**DOCUMENT EXCERPT:**

The under-threat Rugby World Cup pool match between Scotland and Japan is to go ahead as scheduled on Sunday.
Tournament organisers have decided it is safe to proceed with the fixture at Yokohama’s International Stadium, despite widespread local disruption in the wake of Japan’s most powerful storm for 61 years.
Games between Wales and Uruguay and the US and Tonga will also go ahead as planned, but the match between Namibia and Canada in Kamaishi has been cancelled as a consequence of flooding and infrastructure damage caused by typhoon Hagibis. Reports suggest at least seven people have died in the storm, with 15 missing and at least 124 injured.
With some areas having received up to 40% of their average annual rainfall in recent days and the region having also been rocked by gale-force winds and a 5.7-magnitude earthquake, the organisers had to make a detailed risk assessment of the state of the venue and transport links before making their decision.

(Dataset entries)
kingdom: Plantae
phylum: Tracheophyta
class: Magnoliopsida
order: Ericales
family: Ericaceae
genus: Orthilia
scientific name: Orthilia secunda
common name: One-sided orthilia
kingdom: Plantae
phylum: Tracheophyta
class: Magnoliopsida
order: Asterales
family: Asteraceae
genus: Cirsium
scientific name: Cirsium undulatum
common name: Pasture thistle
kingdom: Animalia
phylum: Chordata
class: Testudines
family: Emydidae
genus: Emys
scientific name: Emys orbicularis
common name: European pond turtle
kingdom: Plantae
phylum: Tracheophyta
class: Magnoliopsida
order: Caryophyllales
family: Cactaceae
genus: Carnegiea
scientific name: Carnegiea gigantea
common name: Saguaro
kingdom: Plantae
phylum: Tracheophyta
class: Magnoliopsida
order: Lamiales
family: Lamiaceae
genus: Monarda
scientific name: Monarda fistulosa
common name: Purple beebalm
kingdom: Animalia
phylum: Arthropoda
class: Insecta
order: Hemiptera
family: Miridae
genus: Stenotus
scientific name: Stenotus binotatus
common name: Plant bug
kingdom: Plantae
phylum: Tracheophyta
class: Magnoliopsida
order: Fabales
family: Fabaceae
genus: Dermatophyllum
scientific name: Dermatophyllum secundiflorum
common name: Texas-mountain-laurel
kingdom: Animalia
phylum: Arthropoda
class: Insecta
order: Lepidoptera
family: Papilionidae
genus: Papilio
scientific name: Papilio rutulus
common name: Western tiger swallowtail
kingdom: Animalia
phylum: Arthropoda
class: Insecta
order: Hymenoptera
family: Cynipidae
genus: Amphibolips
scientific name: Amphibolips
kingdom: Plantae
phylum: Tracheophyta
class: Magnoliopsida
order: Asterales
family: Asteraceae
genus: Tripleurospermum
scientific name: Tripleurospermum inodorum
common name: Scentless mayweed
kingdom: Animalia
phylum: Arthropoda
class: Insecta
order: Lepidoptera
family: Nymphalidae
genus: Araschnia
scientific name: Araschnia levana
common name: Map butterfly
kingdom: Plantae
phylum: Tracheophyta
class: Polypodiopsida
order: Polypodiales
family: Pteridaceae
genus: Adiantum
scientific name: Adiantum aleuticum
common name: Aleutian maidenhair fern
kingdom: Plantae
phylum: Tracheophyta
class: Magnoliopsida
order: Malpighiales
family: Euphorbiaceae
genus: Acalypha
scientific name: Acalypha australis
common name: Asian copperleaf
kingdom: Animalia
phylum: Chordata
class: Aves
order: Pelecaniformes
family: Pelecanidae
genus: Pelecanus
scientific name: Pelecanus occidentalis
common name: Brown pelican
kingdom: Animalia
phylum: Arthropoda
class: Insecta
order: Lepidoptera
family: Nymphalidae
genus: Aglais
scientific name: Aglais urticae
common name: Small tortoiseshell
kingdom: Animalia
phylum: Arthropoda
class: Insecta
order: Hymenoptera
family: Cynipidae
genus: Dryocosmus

**STATED GOAL 1:**
According to the Rugby World Cup article, which match was cancelled because of the typhoon?
**STATED GOAL 2:**
Carry on writing the Rugby World Cup article, starting after its final sentence.

**FINAL ANSWER 1:**
Namibia against Canada in Kamaishi.

**FINAL ANSWER 2:**
All concerned were particularly desperate, however, for the crucial pool A fixture to proceed. Amid unprecedented local interest, Japan are hoping to reach the quarter-finals of a World Cup for the first time, while Scotland had threatened legal action if the game were to be cancelled and declared a 0-0 draw, as per tournament regulations.
The teams’ fate will now be decided on the field, with the winner set to join fellow pool qualifiers Ireland in the last eight. A Japan win would take the hosts back to the top of the group and give them a quarter-final against South Africa.
The bright sunshine and clear skies over Yokohama on Sunday were undoubtedly a huge relief for the organisers, who had been forced to call off Saturday’s scheduled England v France and New Zealand v Italy fixtures last Thursday.
Fans will be allowed to attend, although food and beverage availability will be reduced. The organisers have also warned spectators not to be “alarmed” by the
significant amounts of water in the surrounding floodplains and river.
The cancellation of the Namibia v Canada game, however, further highlighted the extreme weather conditions that can affect Japan, with the Kamaishi stadium having been built in remembrance of all affected by the 2011 earthquake and tsunami.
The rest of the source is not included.